Uma questão de fermento
Faço actualmente parte de um grupo no Facebook que quer recuperar os saberes ancestrais do fabrico artesanal de pão, desvendando os segredos da fermentação natural, que permite recriar produtos com sabores complexos e texturas únicas que a produção industrializada fez há muito esquecer.
Comecei assim na passada segunda-feira a min
ha jornada de tentar produzir o meu próprio levedante, utilizando produtos tão à mão de semear como um frasco de vidro, farinha integral, água e outro um pouco que é mais difícil de encontrar: paciência.
A fim de criarmos uma maior empatia e sentido de responsabilidade sobre aquele elemento vivo que nos propusemos a criar, o nosso orientador aconselhou-nos a baptizar os bichinhos que começavam a borbulhar naquela maternidade de vidro.
Imediatamente começaram a surgir os mais variados nomes na sua maioria propostos pelas senhoras do grupo e assim nasceram Zés, Fermentinhos, Albertos, Óscares, Mixus, Patinhos, Borbulhinas, Mentinhos, etc, etc, etc. Assentes os nomes na Conservatória e agendado o dia do baptismo, não tardou que as tutoras começassem a tratar a amálgama pelos nomes próprios e a perguntarem umas às outras como estava o seu Zé, se o seu Borbulhinhas estava a dar sinais de vida e se o Mentinho estava a crescer bem.
Confesso que a princípio achei a ideia estúpida e resisti a baptizar aquele pântano acastanhado que descansava no fundo de um velho boião de mel, mas, depois de ler tão interessantes diálogos comecei a sentir-me um pouco à parte e decidi então aderir à moda e atribuir um nome ao meu fermento salvaguardando que, caso ele viesse a vingar, não viesse a sofrer futuros problemas psicológicos e vai de pensar num nome mais ou menos simpático. Mas, ó sorte minha, parecia que todos os nomes bons para um fermento já estavam escolhidos por alguém e, por mais que me esforçasse, só me vinham à cabeça nomes como Fermentinhos, Mixus e Mentinhos. Será que o meu fermento estava destinado a ficar sem nome e talvez morrer sem ser baptizado? Haveria um Inferno para fermentos?

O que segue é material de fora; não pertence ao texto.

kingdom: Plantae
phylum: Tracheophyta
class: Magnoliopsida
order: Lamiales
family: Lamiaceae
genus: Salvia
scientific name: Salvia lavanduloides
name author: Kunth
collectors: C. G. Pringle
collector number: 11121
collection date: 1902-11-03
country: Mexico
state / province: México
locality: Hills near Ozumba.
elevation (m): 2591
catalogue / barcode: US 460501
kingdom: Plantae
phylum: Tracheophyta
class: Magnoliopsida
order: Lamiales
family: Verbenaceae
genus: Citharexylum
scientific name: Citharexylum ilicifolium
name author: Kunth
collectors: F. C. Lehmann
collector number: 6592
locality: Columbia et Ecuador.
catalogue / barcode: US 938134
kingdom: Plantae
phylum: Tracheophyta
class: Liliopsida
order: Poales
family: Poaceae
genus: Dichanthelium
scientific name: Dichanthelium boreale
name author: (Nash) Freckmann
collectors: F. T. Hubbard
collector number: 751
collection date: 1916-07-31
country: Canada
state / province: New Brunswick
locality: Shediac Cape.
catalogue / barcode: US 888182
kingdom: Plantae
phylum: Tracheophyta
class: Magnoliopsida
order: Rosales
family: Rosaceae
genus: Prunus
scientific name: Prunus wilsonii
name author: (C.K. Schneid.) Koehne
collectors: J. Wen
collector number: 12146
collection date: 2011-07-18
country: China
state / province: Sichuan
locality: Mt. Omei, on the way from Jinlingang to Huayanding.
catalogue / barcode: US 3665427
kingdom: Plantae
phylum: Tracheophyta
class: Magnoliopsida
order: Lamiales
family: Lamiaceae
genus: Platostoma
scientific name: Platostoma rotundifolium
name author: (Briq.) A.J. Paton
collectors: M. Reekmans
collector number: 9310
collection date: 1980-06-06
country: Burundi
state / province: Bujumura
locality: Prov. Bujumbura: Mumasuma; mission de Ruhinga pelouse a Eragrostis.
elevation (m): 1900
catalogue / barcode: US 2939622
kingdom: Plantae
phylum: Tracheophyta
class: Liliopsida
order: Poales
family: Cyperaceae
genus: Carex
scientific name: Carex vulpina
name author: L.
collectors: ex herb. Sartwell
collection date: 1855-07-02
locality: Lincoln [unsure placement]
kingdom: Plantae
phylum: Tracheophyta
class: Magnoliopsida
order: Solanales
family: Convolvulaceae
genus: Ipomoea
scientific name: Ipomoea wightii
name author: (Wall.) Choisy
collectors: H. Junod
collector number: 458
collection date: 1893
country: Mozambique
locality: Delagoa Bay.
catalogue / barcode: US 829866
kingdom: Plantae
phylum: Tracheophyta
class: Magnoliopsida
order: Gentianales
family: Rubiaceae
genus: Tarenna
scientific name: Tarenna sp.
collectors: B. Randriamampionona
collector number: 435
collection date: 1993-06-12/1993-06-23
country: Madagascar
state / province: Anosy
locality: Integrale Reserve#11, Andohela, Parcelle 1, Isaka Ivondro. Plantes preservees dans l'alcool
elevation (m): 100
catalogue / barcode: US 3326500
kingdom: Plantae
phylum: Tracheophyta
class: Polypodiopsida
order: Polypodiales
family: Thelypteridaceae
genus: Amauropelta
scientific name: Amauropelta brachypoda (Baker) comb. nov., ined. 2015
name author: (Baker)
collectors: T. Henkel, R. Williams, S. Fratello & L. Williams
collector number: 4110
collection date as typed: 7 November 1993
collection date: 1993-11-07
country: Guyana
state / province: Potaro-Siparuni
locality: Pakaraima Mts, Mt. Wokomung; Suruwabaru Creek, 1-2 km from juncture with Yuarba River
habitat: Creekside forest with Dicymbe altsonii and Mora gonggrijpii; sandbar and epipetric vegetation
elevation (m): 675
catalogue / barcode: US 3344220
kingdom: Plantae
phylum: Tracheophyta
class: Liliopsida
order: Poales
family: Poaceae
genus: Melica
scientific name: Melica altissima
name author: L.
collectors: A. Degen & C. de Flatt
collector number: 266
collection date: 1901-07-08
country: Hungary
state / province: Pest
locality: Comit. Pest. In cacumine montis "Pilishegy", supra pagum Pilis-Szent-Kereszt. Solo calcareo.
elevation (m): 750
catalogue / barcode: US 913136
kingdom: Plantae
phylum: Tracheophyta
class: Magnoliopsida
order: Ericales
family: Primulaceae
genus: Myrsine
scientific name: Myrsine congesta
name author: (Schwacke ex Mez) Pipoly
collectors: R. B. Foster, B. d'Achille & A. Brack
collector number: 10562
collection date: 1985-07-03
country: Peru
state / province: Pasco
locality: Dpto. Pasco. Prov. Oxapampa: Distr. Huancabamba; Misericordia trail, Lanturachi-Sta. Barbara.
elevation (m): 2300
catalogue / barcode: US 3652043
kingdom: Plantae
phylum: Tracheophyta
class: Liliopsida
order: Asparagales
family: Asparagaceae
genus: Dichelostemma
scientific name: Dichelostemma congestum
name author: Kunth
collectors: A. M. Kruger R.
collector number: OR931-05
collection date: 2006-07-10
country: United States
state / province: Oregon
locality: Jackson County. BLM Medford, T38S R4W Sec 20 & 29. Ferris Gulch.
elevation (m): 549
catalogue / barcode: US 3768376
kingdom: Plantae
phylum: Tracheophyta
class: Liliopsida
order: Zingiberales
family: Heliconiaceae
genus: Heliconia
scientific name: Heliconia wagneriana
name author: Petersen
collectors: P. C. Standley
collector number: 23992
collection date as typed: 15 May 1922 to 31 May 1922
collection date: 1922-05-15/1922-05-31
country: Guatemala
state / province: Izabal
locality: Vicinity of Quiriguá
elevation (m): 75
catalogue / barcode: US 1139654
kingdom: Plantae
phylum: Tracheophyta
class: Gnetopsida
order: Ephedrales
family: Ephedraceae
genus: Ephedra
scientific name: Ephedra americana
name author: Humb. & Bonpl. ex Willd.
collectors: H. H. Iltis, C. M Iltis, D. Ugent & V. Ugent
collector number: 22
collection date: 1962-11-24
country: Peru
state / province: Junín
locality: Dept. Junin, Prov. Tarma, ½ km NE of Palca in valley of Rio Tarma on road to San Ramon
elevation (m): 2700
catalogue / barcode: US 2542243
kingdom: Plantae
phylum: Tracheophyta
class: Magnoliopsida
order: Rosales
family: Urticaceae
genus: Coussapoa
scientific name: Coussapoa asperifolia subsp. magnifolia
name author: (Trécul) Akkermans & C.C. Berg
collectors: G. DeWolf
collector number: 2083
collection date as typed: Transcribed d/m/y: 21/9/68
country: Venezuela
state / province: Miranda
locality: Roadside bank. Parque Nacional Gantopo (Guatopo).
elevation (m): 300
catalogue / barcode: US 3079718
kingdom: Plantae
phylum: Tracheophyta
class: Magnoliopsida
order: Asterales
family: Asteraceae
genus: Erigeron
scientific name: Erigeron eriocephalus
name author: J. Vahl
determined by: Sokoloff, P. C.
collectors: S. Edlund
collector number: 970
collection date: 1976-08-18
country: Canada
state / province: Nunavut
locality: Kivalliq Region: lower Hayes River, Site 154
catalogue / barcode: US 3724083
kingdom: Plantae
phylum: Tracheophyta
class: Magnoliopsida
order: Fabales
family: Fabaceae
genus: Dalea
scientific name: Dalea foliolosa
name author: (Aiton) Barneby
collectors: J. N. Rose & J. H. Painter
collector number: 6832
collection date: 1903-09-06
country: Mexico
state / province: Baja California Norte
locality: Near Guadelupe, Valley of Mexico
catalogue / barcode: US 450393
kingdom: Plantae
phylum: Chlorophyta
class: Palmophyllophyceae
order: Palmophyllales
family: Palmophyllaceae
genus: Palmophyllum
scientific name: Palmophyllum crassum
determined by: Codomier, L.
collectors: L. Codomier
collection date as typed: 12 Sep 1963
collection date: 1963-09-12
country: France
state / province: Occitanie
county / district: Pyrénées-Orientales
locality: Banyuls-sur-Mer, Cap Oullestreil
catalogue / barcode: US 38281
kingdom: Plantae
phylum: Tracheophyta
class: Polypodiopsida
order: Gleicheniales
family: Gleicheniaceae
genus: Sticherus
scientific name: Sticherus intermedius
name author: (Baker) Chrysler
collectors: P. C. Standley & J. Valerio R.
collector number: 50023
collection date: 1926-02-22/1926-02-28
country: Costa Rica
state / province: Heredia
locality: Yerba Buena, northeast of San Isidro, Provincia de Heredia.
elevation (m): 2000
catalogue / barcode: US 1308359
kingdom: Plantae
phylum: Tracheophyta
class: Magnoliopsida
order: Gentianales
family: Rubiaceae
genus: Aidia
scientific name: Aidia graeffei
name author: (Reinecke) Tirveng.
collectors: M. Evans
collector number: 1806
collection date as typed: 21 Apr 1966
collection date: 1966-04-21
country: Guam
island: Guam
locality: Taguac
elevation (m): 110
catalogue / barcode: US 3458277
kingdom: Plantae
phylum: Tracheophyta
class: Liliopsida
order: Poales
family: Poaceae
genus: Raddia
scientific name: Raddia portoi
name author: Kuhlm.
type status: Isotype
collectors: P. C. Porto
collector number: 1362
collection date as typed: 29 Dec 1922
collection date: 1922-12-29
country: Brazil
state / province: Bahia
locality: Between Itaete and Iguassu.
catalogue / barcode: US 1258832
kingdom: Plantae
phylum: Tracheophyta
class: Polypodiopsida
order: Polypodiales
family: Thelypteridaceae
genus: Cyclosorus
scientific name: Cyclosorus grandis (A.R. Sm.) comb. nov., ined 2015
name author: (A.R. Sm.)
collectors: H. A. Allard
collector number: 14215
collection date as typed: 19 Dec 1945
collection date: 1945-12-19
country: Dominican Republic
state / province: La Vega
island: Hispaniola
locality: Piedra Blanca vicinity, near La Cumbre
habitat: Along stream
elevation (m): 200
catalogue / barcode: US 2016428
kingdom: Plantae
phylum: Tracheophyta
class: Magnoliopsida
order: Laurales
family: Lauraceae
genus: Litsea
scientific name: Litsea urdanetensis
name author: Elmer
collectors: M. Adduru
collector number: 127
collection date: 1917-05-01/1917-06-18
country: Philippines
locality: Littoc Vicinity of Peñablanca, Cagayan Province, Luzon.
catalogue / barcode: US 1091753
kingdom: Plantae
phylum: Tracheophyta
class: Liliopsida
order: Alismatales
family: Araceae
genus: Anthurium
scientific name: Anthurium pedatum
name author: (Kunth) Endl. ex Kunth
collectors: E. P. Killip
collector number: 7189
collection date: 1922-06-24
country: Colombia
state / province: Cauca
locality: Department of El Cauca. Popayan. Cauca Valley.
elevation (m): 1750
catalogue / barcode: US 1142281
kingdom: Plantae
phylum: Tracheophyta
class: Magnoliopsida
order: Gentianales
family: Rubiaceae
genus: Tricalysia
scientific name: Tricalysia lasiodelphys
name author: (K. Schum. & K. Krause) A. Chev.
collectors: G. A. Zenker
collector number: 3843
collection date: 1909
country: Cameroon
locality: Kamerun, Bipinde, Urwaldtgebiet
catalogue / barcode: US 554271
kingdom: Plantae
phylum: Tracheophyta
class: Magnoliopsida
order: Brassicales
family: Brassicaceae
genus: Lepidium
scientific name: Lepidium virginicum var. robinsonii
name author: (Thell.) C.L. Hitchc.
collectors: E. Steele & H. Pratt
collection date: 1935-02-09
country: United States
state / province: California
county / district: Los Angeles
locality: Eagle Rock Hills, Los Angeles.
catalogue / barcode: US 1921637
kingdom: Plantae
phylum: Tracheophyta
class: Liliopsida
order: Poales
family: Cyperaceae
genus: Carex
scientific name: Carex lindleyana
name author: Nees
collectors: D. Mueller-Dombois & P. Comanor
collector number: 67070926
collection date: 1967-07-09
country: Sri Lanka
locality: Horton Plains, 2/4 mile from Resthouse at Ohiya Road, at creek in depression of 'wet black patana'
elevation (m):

E aterrorizado por estes pensamentos, olhei para a bancada onde ainda estava a colher de pau com que tinha mexido o ser pouco antes e decidi-me num repente: “Olha, já que Colher não pode ser, ficas Pau!” e, muito contente, não tardei a a comunicar ao grupo o nome do seu mais recente membro.
Estranhamente e contrariamente ao que eu esperava, nunca qualquer uma das senhoras se pareceu interessar minimamente meu fermento e nem sequer uma delas se deu ao trabalho de perguntar como é que estava o meu Pau ou se estava a crescer ou não e, acreditem ou não, 80 % delas bloqueou-me quando eu disse que me parecia que o meu Pau estava a finalmente a dar sinais de vida e após um período de repouso tinha começado a levantar.